Pour commencer, voulez-vous nous parler un peu de votre parcours professionnel ?

Armance Durix : Après le Bac, j’ai été prise dans un BTS audiovisuel mais je ne savais pas exactement ce que je voulais faire. Ma carrière ne m’est pas apparue tout de suite. J’aimais beaucoup la musique, j’avais fait une option cinéma au lycée, le BTS me paraissait logique à l’époque. J’ai été prise à Roubaix, où j’ai effectué deux années dans la section “son”. Ça pouvait m’ouvrir des portes un peu partout : la post-production, les tournages, la radio, la télévision etc… Ce n’est pas du tout ciblé uniquement pour le cinéma. Mais je ne savais toujours pas vers où me tourner, ce qui me plaisait vraiment. Je ressentais le besoin de faire des stages, pour avoir du concret. Mon premier stage était sur une série, à Paris, pendant un mois et demi. Puis, après ce stage, la perchewoman me rappelle pour me proposer un film. J’étais impatiente de découvrir un long-métrage ! L’équipe était jeune, c’était le premier film de Marie Monge et l’expérience m’a confortée dans ce choix de la perche et du son. J’ai ensuite fait du documentaire au Togo avec une amie. J’ai adoré le fait d’être entièrement en charge du son, même si nous n’avions pas beaucoup de moyens. S'est ensuite posé la question de mon avenir. Je me sentais jeune, j’avais vingt-et-un-an. Je ne sais pas … Je pense que je me sentais trop jeune pour véritablement me lancer dans une carrière. J’ai donc tenté l'INSAS à Bruxelles, une école beaucoup plus accès sur le cinéma que mon BTS. J’ai été prise rapidement mais un problème est vite apparu. J’avais enchaîné beaucoup d’expériences professionnelles et je revenais à de la théorie… J’ai effectué ma première année dans le doute et durant ma deuxième année, Noémie Merlant m’a téléphonée pour me proposer d’être cheffe de poste sur Mi iubita, mon amour. La surprise était totale ! C’était la première fois où j'étais en charge du son sur un film où ce n’est pas un ou une de mes potes à la réalisation [rires]

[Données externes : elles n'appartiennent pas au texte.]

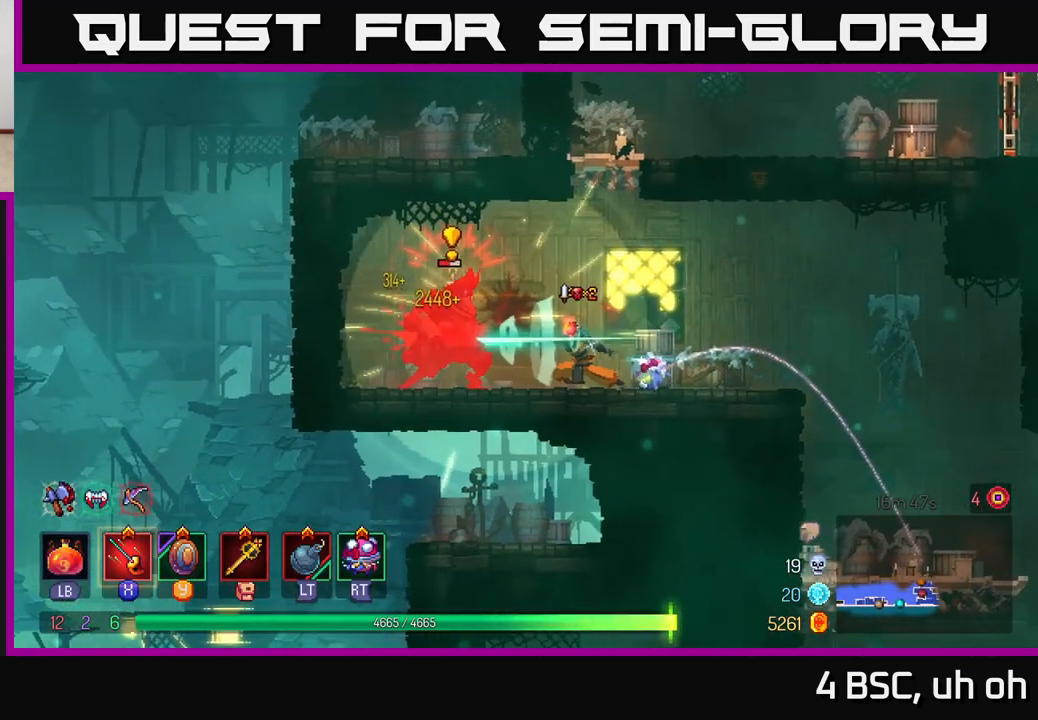
{"buttons": ["X"], "left_stick": "center", "right_stick": "center", "events": [[17, "X", "down"], [83, "X", "up"], [167, "X", "down"], [233, "X", "up"], [317, "X", "down"], [417, "X", "up"], [483, "X", "down"]]}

D’après ce que j’ai compris, c’était une petite équipe durant le tournage ?

A.D : Ah oui, il y avait Evgenia Alexandrova à l’image, c’était aussi son premier long ! Elle avait également une assistante en Roumanie pour l’aider à porter le matos, à changer les optiques. Et moi au son, où je perchais et je modulais en même temps, je posais les HF [micro haute-fréquence], etc … Et c’est pratiquement tout. L’expérience a été intense mais bénéfique je pense. Après le tournage, je n'ai finalement pas terminé l’INSAS. J’ai été rappelée pour d’autres projets, puis il y a eu le confinement, ce qui a signé mon arrêt définitif des études. Je suis plutôt contente de ce parcours, maintenant je bosse en Belgique et je n’arrête pas !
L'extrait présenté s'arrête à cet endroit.